Problems:
a) Please reproduce the passage of the gloss sanding thread starting with "320 dry, by" and going on through "and by hand.".
b) List the grits, in order, that the gloss sanding thread says the poster who mostly does a mat finish goes through, using water, when a gloss finish is needed.
c) In the gloss sanding thread, which grit does the last poster call a waste of sandpaper?

Document excerpt:
***
Gloss Sanding, Grit Schedule

Currently doing:

320 dry, by machine

400 dry, by machine (rails, nose, tail by hand)

My question, when do you guys switch to by hand and wet.

600 dry or wet?  Machine or hand?  

 

I’m gonna just assume all are doing 800 and any higher wet and by hand. 

 

 

 

Most of time i do mat finish so i stop at 240 dry on orbital, acryl spray around and light 320 scourer finish. When i must do gloss finish i start water at 320 then 400, 600, 800 then polish. It’s shine but too much work… I know pro guys that do all dry with orbital like car painter.

Hello; . Actually,from 600 grit you jump to 1000. Then in the “P” system sometimes you can have 800 but is not a real 800. P is a coarser system so 800 when exist is a real 600.

Second is that roto orbital that Lemat is referring sand smoother than the industry STD angle sander/polisher so when you finish with 240 actually you are finishing with the equivalent of a finer grit.

The first (but you can do the second grit too; depending on how many grits you would use) one is done dry due to SEE what s going on/wrong with the surface. Then switch to water due to the paper will bite more also to prevent a bit possible burn outs.

I know a lot of guys use it, but I think 320 is a waste of sandpaper.  220 (wer OR dry)  400 and then 600.  If you still have scratches, hit it with white rubbing compound or “Perfect” scratch remover and then #2 Fiberglass Polish.   Avoid the compound step if you can,  just try to sand scratch free.  I prefer to sand wet on my 400 and 600 grits.  1000 is for guys who can’t sand scratch free and don’t know how to use Compound.
***
Provided material:
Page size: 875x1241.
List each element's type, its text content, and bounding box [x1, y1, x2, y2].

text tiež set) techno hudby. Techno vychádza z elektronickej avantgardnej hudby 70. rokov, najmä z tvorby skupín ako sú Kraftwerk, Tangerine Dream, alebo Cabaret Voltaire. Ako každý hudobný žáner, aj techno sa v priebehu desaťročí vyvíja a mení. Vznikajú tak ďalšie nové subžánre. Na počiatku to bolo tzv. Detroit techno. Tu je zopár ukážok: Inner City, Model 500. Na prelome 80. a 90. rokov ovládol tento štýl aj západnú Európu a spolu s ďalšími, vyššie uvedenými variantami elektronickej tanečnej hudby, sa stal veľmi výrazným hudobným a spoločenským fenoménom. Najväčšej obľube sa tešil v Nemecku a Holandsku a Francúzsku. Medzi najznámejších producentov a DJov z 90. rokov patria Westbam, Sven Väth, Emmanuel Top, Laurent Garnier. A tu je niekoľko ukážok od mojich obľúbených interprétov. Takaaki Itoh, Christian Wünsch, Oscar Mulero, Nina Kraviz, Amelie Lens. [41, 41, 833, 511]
***
Exercise solutions:
a)
320 dry, by machine

400 dry, by machine (rails, nose, tail by hand)

My question, when do you guys switch to by hand and wet.

600 dry or wet?  Machine or hand?  

 

I’m gonna just assume all are doing 800 and any higher wet and by hand.

b) 320, 400, 600, 800

c) 320